Neither the police nor the hospitals keep records of people who die on the streets. But we found that the police do keep records of ‘unclaimed dead bodies' on their Zonal Integrated Police Website. These are records of people who die on streets, and sometimes hospitals. Police confirm that these bodies are mostly of single destitute homeless people, who have no family who can claim their bodies and dispose these off with dignity. We felt that these records would give us some indication of how many single homeless people die, even though it would leave out those homeless people who die but are cremated or buried by friends or other homeless people.

These police records showed that between January 1, 2005 and December 31, 2009, 12,413 unidentified dead bodies were recovered in the state of Delhi. This data for 60 months indicates an average of about seven unidentified bodies every day. This means that at least seven solitary homeless people die every day on Delhi's streets.

Unrecorded deaths

However, not even all single people who die on the streets enter police records. Some are directly taken to crematoriums and cemeteries. My colleagues Smita and Asghar learnt from homeless people that the electric crematorium at Sarai Kale Khan and Muslim burial ground of the Delhi Wakf Board make arrangements to dispose unidentified bodies. They requested the managers of the crematorium and cemetery to share their records of persons buried in the first four months of 2010. Poring through these registers, they found evidence of many more unidentified deaths than recorded in police records. These average 306 bodies a month — or 10 daily.

But even this is not the full story. In the many years I have worked with homeless people, I have observed that to extend decent death rites to other single and friendless homeless people, routinely homeless people raise donations from among themselves. One night in Nizamuddin last winter, a man who makes a living by disposing bodies testified to burying nine in a single freezing night. None of these enter police or cemetery records as ‘unclaimed bodies'. Nor do those who die from homeless families.

We concluded therefore that the numbers of people who die on the streets of Delhi daily are probably even more than 10. We wanted to compare this with other city residents who die in the normal course. Demographic analysis indicates that the daily death rate for one lakh people (the estimated population of homeless people in Delhi) is only two. This means that compared to people with houses, at least five, if not more, times homeless people die each day.

Our gloomy pursuit threw up still further surprises. We had assumed that homeless people would die mainly in the cold. An analysis of the police figures reveal the contrary, that homeless deaths peak not in winter, but in the summer months, followed by monsoons. Summer heat is relentless, and homeless people have no escape or respite, by day or night. It is this which probably claims most lives. Each monsoon deluge also carries its deadly burdens, refuse and waste.

Shocking fact

We had also assumed that it would be mainly aged, infirm and disabled people who would die among the homeless. We were shocked to learn that 94 per cent who die are men, and the average age of these dead persons is 42 years. It is therefore mainly working men who die, not just the aged and destitute.

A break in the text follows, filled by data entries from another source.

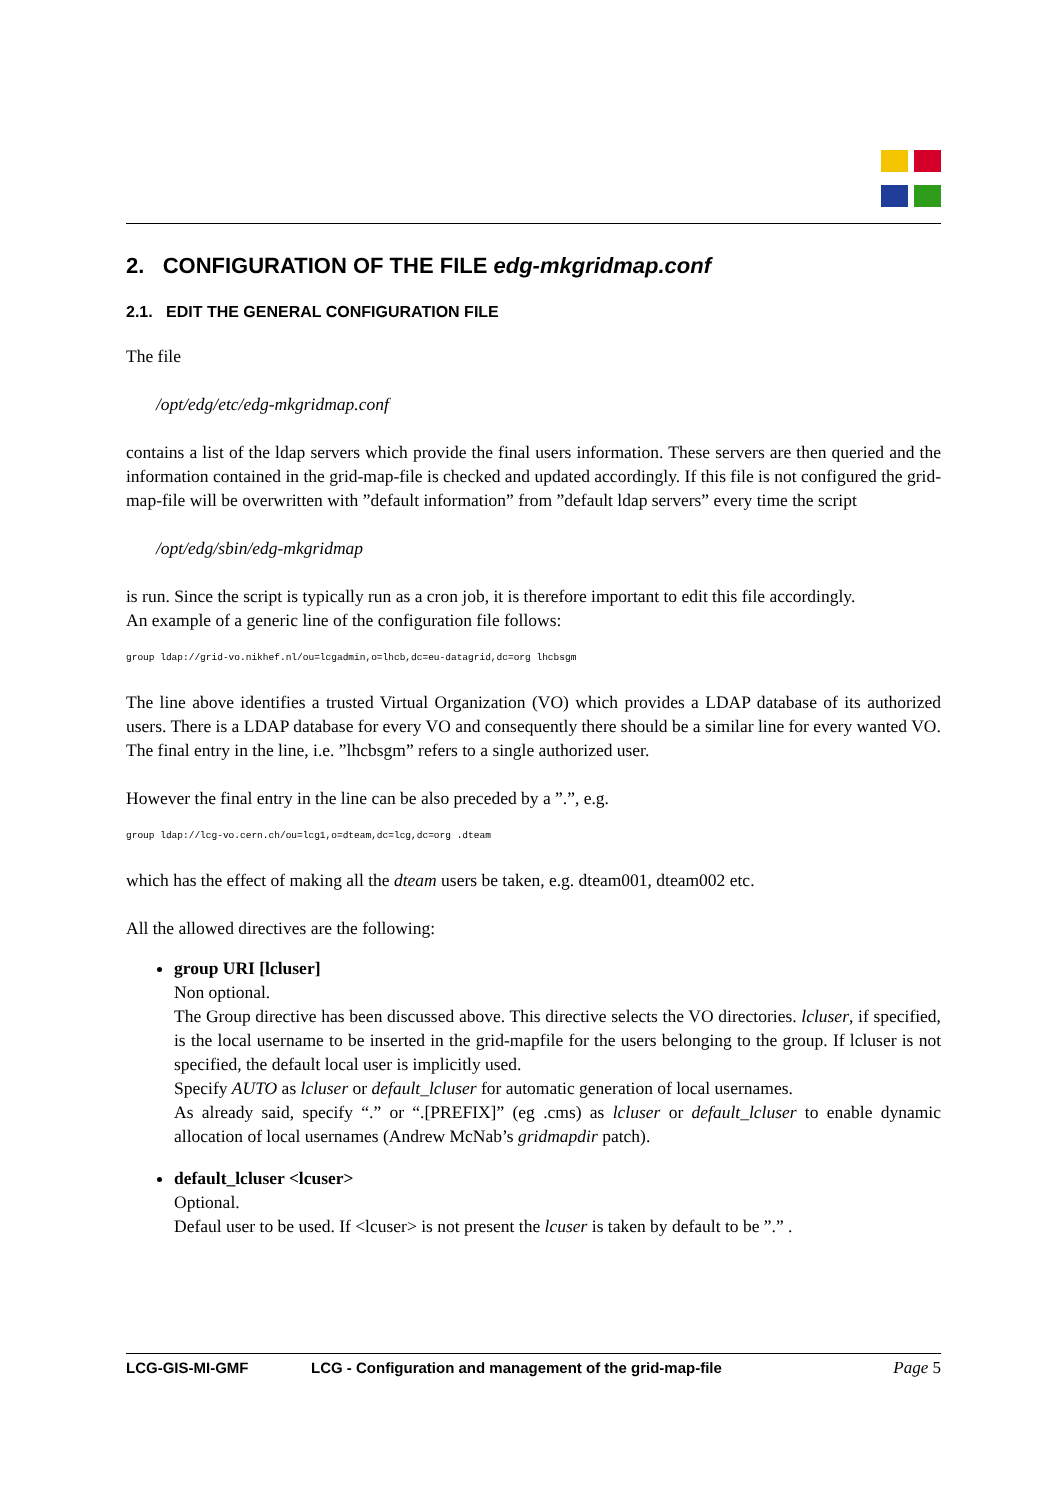2. CONFIGURATION OF THE FILE edg-mkgridmap.conf
2.1. EDIT THE GENERAL CONFIGURATION FILE
The file
/opt/edg/etc/edg-mkgridmap.conf
contains a list of the ldap servers which provide the final users information. These servers are then queried and the information contained in the grid-map-file is checked and updated accordingly. If this file is not configured the grid-map-file will be overwritten with ”default information” from ”default ldap servers” every time the script
/opt/edg/sbin/edg-mkgridmap
is run. Since the script is typically run as a cron job, it is therefore important to edit this file accordingly.
An example of a generic line of the configuration file follows:
group ldap://grid-vo.nikhef.nl/ou=lcgadmin,o=lhcb,dc=eu-datagrid,dc=org lhcbsgm
The line above identifies a trusted Virtual Organization (VO) which provides a LDAP database of its authorized users. There is a LDAP database for every VO and consequently there should be a similar line for every wanted VO.
The final entry in the line, i.e. ”lhcbsgm” refers to a single authorized user.
However the final entry in the line can be also preceded by a ”.”, e.g.
group ldap://lcg-vo.cern.ch/ou=lcg1,o=dteam,dc=lcg,dc=org .dteam
which has the effect of making all the dteam users be taken, e.g. dteam001, dteam002 etc.
All the allowed directives are the following:
group URI [lcluser]
Non optional.
The Group directive has been discussed above. This directive selects the VO directories. lcluser, if specified, is the local username to be inserted in the grid-mapfile for the users belonging to the group. If lcluser is not specified, the default local user is implicitly used.
Specify AUTO as lcluser or default_lcluser for automatic generation of local usernames.
As already said, specify “.” or “.[PREFIX]” (eg .cms) as lcluser or default_lcluser to enable dynamic allocation of local usernames (Andrew McNab’s gridmapdir patch).
default_lcluser <lcuser>
Optional.
Defaul user to be used. If <lcuser> is not present the lcuser is taken by default to be ”.” .
LCG-GIS-MI-GMF LCG - Configuration and management of the grid-map-file Page 5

We looked closely at the records of one police station, Kashmere Gate, to collate the officially recorded causes of death. We found that only eight per cent deaths were attributed to accidents, suicides or murder. The remaining 92 per cent were listed under ‘natural causes', hunger and thirst, extreme heat or cold, diseases of poverty like TB, and a curious category reflecting government contemptuousness of the most destitute of our people: ‘beggar type'. It is evident that most of these large numbers of young men die ultimately because they are underfed and homeless.

The solutions are simple — a large network of 24-hour shelters close to sites where poorest people work, affordable housing schemes, and thousands of community kitchens supplying affordable nutritious food.

But the stark truth is that these public investments are not made, and daily avoidable deaths continue just outside our doorsteps, because they are of people who are too poor to matter.